Surprisingly, Hemsley doesn’t know why he became a doctor.

“I don’t know what I was thinking,” he said. “As a young man, I was a naïve, bourgeois black child from Howard University. I realized racism was real — even in medicine. I had someone ask for a white doctor instead of me. They never let you forget that when you take off the white coat, you’re still a [N-word] to them.”

While studying medicine, Hemsley said reality struck.

“I told myself I was going to help people, buy a house, a nice car, and then, bam — patients happened and you wake up and say, ‘this is real’ and it scares the … out of you,” said Hemsley, who ran L.A. County Medical Center’s Pediatric Intensive Care Unit for a year before working at Kaiser.

“People say they go into medicine because they want to help people, that’s a bunch of crap,” said Hemsley, who exited the profession for health reasons. “Elitist people go into medicine for the wrong reasons.
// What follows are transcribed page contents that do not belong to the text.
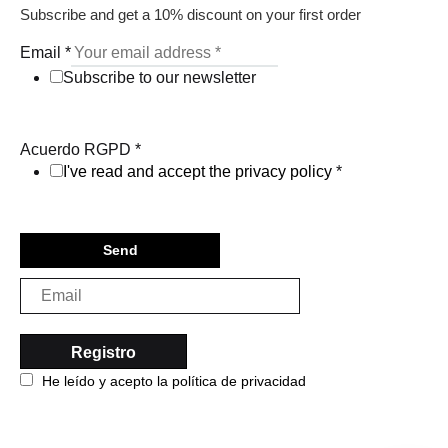
Subscribe and get a 10% discount on your first order
Email
*
Subscribe to our newsletter
Acuerdo RGPD
*
I've read and accept the privacy policy
*
Send
He leído y acepto la política de privacidad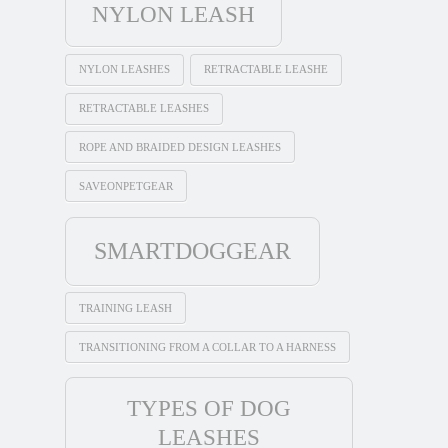
NYLON LEASH
NYLON LEASHES
RETRACTABLE LEASHE
RETRACTABLE LEASHES
ROPE AND BRAIDED DESIGN LEASHES
SAVEONPETGEAR
SMARTDOGGEAR
TRAINING LEASH
TRANSITIONING FROM A COLLAR TO A HARNESS
TYPES OF DOG
LEASHES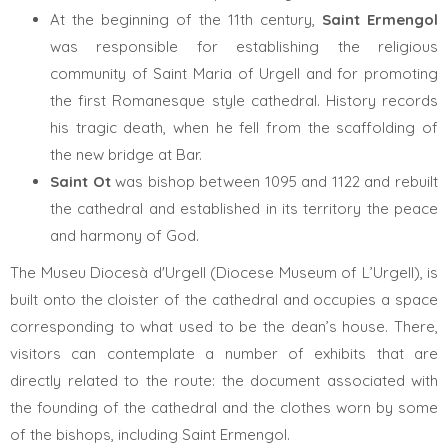
At the beginning of the 11th century,
Saint Ermengol
was responsible for establishing the religious
community of Saint Maria of Urgell and for promoting
the first Romanesque style cathedral. History records
his tragic death, when he fell from the scaffolding of
the new bridge at Bar.
Saint Ot
was bishop between 1095 and 1122 and rebuilt
the cathedral and established in its territory the peace
and harmony of God.
The Museu Diocesà d'Urgell (Diocese Museum of L’Urgell), is
built onto the cloister of the cathedral and occupies a space
corresponding to what used to be the dean’s house. There,
visitors can contemplate a number of exhibits that are
directly related to the route: the document associated with
the founding of the cathedral and the clothes worn by some
of the bishops, including Saint Ermengol.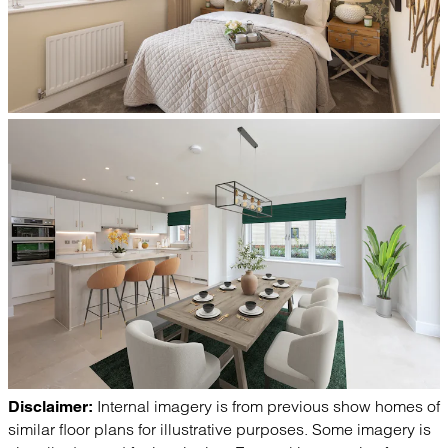
Internal imagery is from previous show homes of
Disclaimer:
similar floor plans for illustrative purposes. Some imagery is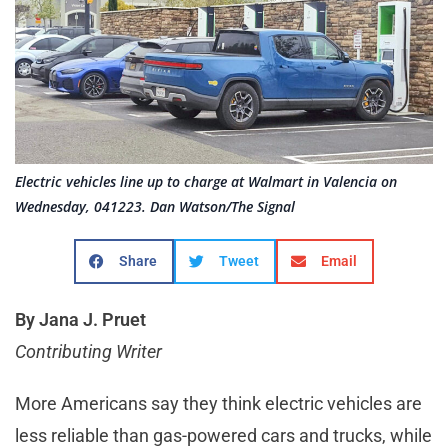
Electric vehicles line up to charge at Walmart in Valencia on
Wednesday, 041223. Dan Watson/The Signal
Share
Tweet
Email
By Jana J. Pruet
Contributing Writer
More Americans say they think electric vehicles are
less reliable than gas-powered cars and trucks, while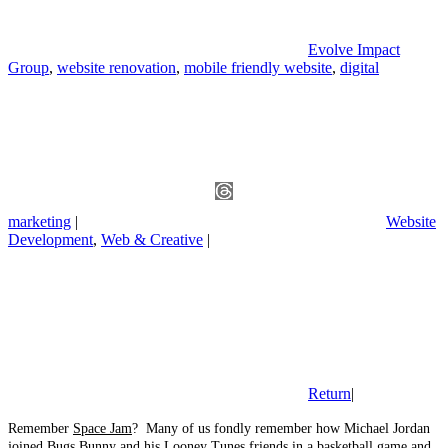
Evolve Impact
Group
,
website renovation
,
mobile friendly website
,
digital
marketing
|
Website
Development
,
Web & Creative
|
Return
|
Remember
Space Jam
? Many of us fondly remember how Michael Jordan
joined Bugs Bunny and his Looney Tunes friends in a basketball game and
I found no sense of social justice in medical training or in education.

“There was no discussion of kindness or compassion. The day I realized I could hurt people, it scared me to death. I was following my daddy’s legacy. I spent most of my days praying I was worthy.”

He talked about being Black in a white world.

“When I was 16, I got arrested for shooting a can with a BB gun,” said Hemsley. “They said, ‘Give me a reason. … I was only a few steps from my house. It was white then, then Black, now it’s gentrified. This happened in the most affluent Black community in the U.S.”

Even with the current climate, Hemsley said,  “This is the best time in my life as a black man. As bad as the struggle may be, the last time something happened America watched and didn’t believe. No one gave a … . This time the whole world is participating.”

Dr. Hemsley doesn’t envy medical professionals dealing with COVID-19.

“That corona is … them up,” he said. “There isn’t a health professional out there that thinks this … will go away. This is the experiment which is what happens when the country does nothing. Who would have thought the U.S. in the face of the worst epidemic in 100 years would do nothing?”

Hemsley expects the virus to be here in the fall.

“It will be here with the flu,” he said. “If you think this is going to be over soon, you’re really looking at this time next year. Right now there is no treatment. People are going to die. They are going to overwhelm the health care system.

“Doctors will start melting down and burn out. It’s so contagious. It’s unpredictable. In the fall, cases will go up because people will be indoors. You can’t fight deadly viruses by saying, ‘Please wear the mask.’ You’re killing people.”

Hemsley has seen his share of “hell” as a doctor and has no regrets about walking away from medicine.

“Every month I had a baby on a ventilator for abuse,” he said. “They had black eyes, broken noses, bloody faces and eggshell fractures from a father throwing a baby against a wall.

“I’ve had babies who went through windshields, 107 degree fevers, and convulsing because they were left in a car in August, parents who drove over the babies in the driveway. I’ve had babies who got hold of PCP that someone put in their baby bottle or gasoline that was put in a Coke bottle. I eventually got PTSD (post-traumatic stress disorder) from it. I took care of the worst.”

He stayed because he had a job to do.

“I never wanted to distance myself from my patients, said Hemsley. “That was part of the job. I wanted to know who I was fighting for. You just learn to cope with it.”

Initially, Hemsley wanted to be a writer.

“That was short-lived,” he said. “They all died broke and no one noticed them until they were dead.”